Deskhop, a North Carolina native signed to Jetsonmade’s Spaceboy label, is the producer behind the bubbling melody of Playboi Carti’s recent single, “@ Meh.” His other co-production credits with Jestsonmade, like South Carolina rapper PG Ra’s “Still Showin’ My Ass,” have similarly wandering melodies that often alternate quickly between high and low notes in a chord and complement Jetson’s signature bounce.
E-Trou is part of the Internet Money production collective’s dedicated team of loopmakers. He can often be seen hosting beatmaking tutorials on the group’s YouTube channel, adjusting claps and kicks on FL Studio (the go-to software for producers) in the corner of the screen.

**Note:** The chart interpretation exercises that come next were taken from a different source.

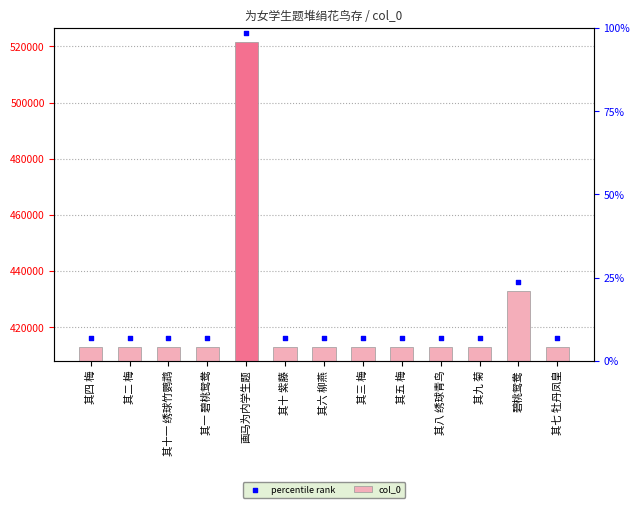

Which series has the largest total across all categories?

percentile rank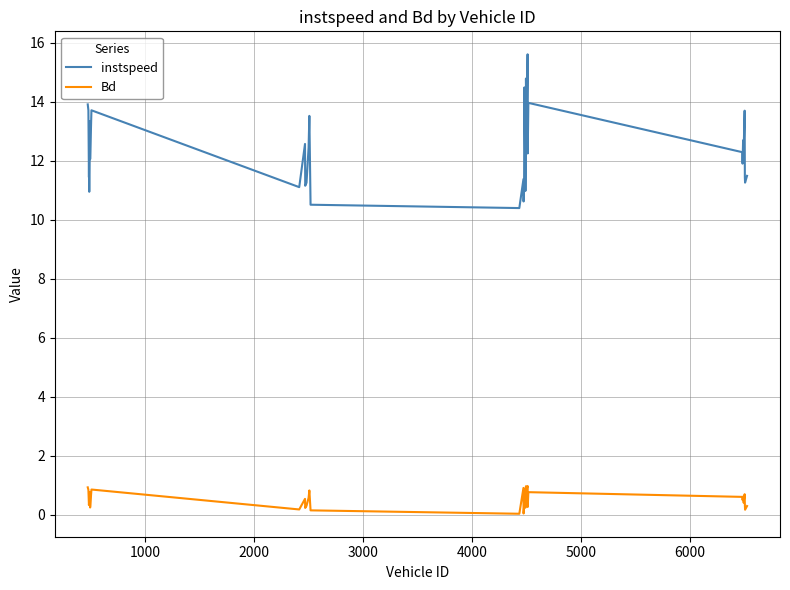

Which series has the largest total across all categories?

instspeed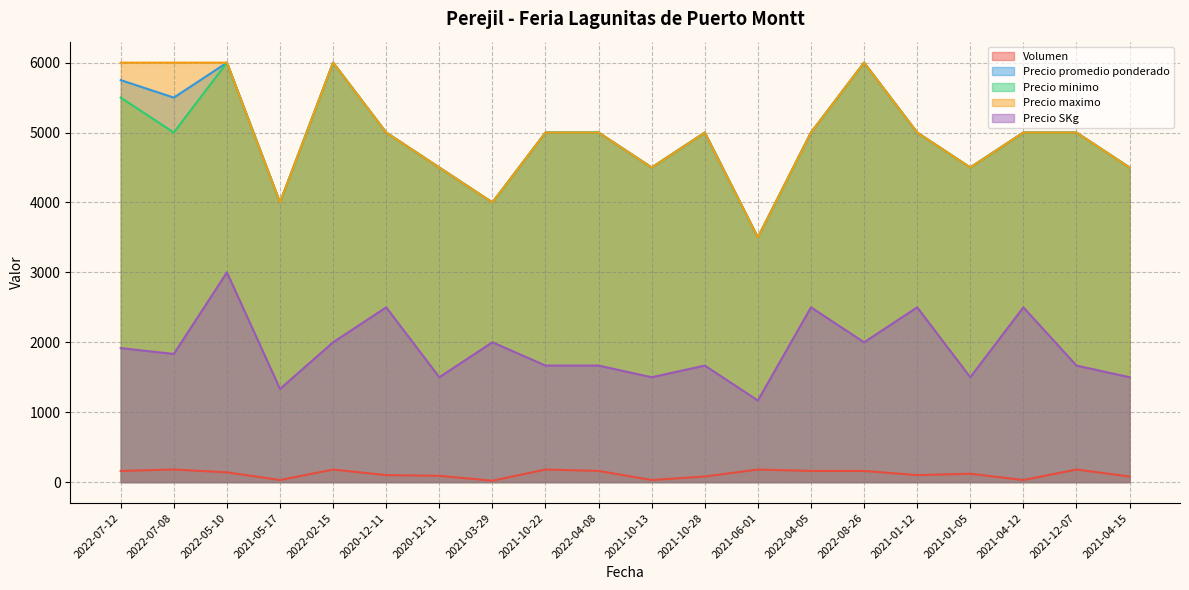

Is the value of Volumen at 2021-10-28 greater than the value of Precio minimo at 2021-10-28?

No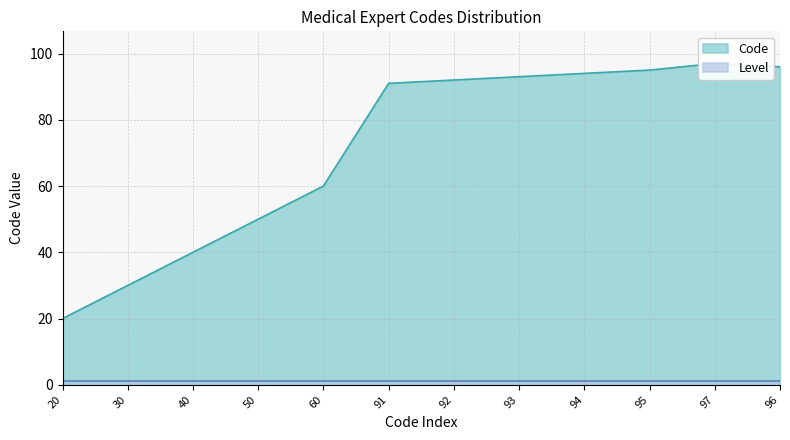

Rank the categories by value from highest to lowest.

97, 96, 95, 94, 93, 92, 91, 60, 50, 40, 30, 20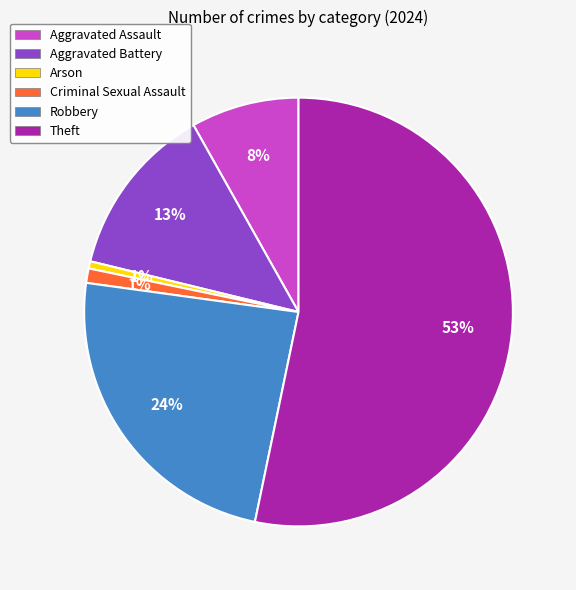

Is Theft the majority of the pie?

Yes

His loops are relatively minimalist, like the piano melody on Lil Tecca’s “Did It Again.”
Hagan is a producer from Chicago who’s recently scored placements with NBA YoungBoy, Lil Baby, and Rod Wave. He often works with guitar presets, and his melodies lend themselves to the sort of emotional crooning that’s become the go-to style for many of the South’s rising rap stars. The reversed guitar lick of NBA YoungBoy’s “Lil Top” is the sort of simple but catchy instrumental hook that shows his melodic loops at their most effective.
Seph Got The Waves
Seph Got The Waves, from Woodville, New Zealand, is a bit of an outlier in the loops scene. His primary tool is his guitar, and he’s contributed soulful riffs to songs by Rod Wave, NoCap, and Trippie Redd in the past two years. His riffs skew toward the emotional and world-weary, though his recent flamenco-inspired melody on Mozzy’s “Pricetag” is a fun change of pace.